*** Block opens ***

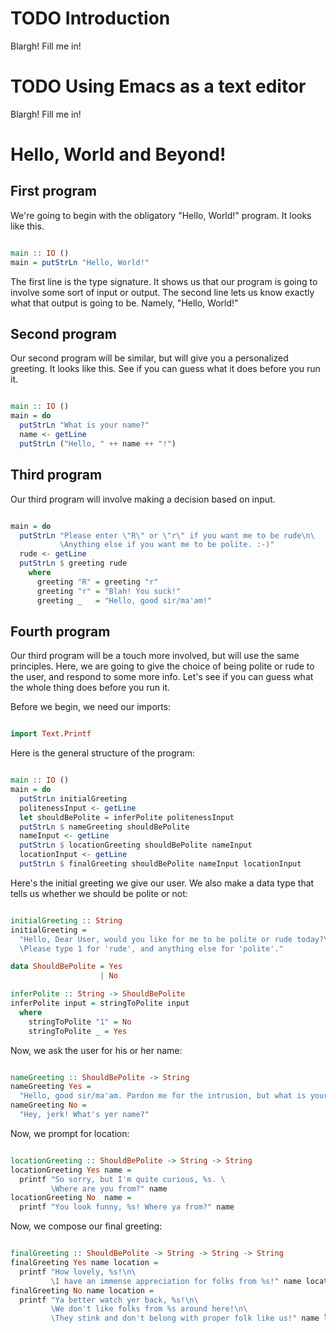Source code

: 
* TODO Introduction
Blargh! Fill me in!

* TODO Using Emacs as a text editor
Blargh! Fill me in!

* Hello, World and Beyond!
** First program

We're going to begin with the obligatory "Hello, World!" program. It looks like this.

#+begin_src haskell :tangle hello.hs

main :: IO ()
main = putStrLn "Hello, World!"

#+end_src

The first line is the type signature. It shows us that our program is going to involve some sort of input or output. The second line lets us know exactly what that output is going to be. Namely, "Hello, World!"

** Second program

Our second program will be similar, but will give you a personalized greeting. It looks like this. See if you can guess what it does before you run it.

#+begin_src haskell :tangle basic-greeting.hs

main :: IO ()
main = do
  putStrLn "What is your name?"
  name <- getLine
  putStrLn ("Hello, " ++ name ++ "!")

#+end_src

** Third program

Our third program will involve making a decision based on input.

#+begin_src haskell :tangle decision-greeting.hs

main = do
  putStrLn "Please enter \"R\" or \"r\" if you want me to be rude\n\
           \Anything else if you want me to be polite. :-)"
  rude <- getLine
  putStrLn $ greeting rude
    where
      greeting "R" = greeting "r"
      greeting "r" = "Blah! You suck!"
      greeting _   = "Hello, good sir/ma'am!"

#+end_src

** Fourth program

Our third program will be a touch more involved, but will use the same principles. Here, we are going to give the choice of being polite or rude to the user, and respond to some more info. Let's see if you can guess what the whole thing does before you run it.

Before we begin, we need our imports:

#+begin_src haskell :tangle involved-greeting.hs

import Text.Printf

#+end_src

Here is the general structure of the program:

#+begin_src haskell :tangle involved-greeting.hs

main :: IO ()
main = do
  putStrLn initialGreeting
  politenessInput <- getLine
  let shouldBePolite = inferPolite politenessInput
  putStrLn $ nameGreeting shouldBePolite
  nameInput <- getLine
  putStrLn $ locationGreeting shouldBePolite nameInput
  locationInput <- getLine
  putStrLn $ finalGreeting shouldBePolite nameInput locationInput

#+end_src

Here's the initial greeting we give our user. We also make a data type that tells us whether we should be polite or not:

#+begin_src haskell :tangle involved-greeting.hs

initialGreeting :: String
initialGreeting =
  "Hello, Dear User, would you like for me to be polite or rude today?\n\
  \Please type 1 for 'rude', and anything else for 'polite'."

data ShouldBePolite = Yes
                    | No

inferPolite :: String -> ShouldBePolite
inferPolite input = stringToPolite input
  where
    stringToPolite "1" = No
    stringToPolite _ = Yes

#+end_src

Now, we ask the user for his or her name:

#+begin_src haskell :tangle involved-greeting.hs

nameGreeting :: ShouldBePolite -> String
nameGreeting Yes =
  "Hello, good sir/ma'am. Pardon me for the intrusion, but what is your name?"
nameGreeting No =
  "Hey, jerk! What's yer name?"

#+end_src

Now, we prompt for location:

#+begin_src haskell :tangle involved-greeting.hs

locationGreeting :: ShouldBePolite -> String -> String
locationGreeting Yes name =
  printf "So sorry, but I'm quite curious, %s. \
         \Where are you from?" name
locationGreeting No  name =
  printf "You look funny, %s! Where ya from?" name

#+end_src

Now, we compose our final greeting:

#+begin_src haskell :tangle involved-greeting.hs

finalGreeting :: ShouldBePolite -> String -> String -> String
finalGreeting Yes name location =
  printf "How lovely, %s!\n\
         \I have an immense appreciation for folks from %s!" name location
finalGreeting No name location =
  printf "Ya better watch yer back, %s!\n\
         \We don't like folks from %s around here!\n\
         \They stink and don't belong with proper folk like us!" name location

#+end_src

*** Block closes ***

_WHAT TO DO_
Each line of the listing must be restated word for word, and the pictures left out.

_THE COMPLETED TASK_
Source code

: 
* TODO Introduction
Blargh! Fill me in!

* TODO Using Emacs as a text editor
Blargh! Fill me in!

* Hello, World and Beyond!
** First program

We're going to begin with the obligatory "Hello, World!" program. It looks like this.

#+begin_src haskell :tangle hello.hs

main :: IO ()
main = putStrLn "Hello, World!"

#+end_src

The first line is the type signature. It shows us that our program is going to involve some sort of input or output. The second line lets us know exactly what that output is going to be. Namely, "Hello, World!"

** Second program

Our second program will be similar, but will give you a personalized greeting. It looks like this. See if you can guess what it does before you run it.

#+begin_src haskell :tangle basic-greeting.hs

main :: IO ()
main = do
  putStrLn "What is your name?"
  name <- getLine
  putStrLn ("Hello, " ++ name ++ "!")

#+end_src

** Third program

Our third program will involve making a decision based on input.

#+begin_src haskell :tangle decision-greeting.hs

main = do
  putStrLn "Please enter \"R\" or \"r\" if you want me to be rude\n\
           \Anything else if you want me to be polite. :-)"
  rude <- getLine
  putStrLn $ greeting rude
    where
      greeting "R" = greeting "r"
      greeting "r" = "Blah! You suck!"
      greeting _   = "Hello, good sir/ma'am!"

#+end_src

** Fourth program

Our third program will be a touch more involved, but will use the same principles. Here, we are going to give the choice of being polite or rude to the user, and respond to some more info. Let's see if you can guess what the whole thing does before you run it.

Before we begin, we need our imports:

#+begin_src haskell :tangle involved-greeting.hs

import Text.Printf

#+end_src

Here is the general structure of the program:

#+begin_src haskell :tangle involved-greeting.hs

main :: IO ()
main = do
  putStrLn initialGreeting
  politenessInput <- getLine
  let shouldBePolite = inferPolite politenessInput
  putStrLn $ nameGreeting shouldBePolite
  nameInput <- getLine
  putStrLn $ locationGreeting shouldBePolite nameInput
  locationInput <- getLine
  putStrLn $ finalGreeting shouldBePolite nameInput locationInput

#+end_src

Here's the initial greeting we give our user. We also make a data type that tells us whether we should be polite or not:

#+begin_src haskell :tangle involved-greeting.hs

initialGreeting :: String
initialGreeting =
  "Hello, Dear User, would you like for me to be polite or rude today?\n\
  \Please type 1 for 'rude', and anything else for 'polite'."

data ShouldBePolite = Yes
                    | No

inferPolite :: String -> ShouldBePolite
inferPolite input = stringToPolite input
  where
    stringToPolite "1" = No
    stringToPolite _ = Yes

#+end_src

Now, we ask the user for his or her name:

#+begin_src haskell :tangle involved-greeting.hs

nameGreeting :: ShouldBePolite -> String
nameGreeting Yes =
  "Hello, good sir/ma'am. Pardon me for the intrusion, but what is your name?"
nameGreeting No =
  "Hey, jerk! What's yer name?"

#+end_src

Now, we prompt for location:

#+begin_src haskell :tangle involved-greeting.hs

locationGreeting :: ShouldBePolite -> String -> String
locationGreeting Yes name =
  printf "So sorry, but I'm quite curious, %s. \
         \Where are you from?" name
locationGreeting No  name =
  printf "You look funny, %s! Where ya from?" name

#+end_src

Now, we compose our final greeting:

#+begin_src haskell :tangle involved-greeting.hs

finalGreeting :: ShouldBePolite -> String -> String -> String
finalGreeting Yes name location =
  printf "How lovely, %s!\n\
         \I have an immense appreciation for folks from %s!" name location
finalGreeting No name location =
  printf "Ya better watch yer back, %s!\n\
         \We don't like folks from %s around here!\n\
         \They stink and don't belong with proper folk like us!" name location

#+end_src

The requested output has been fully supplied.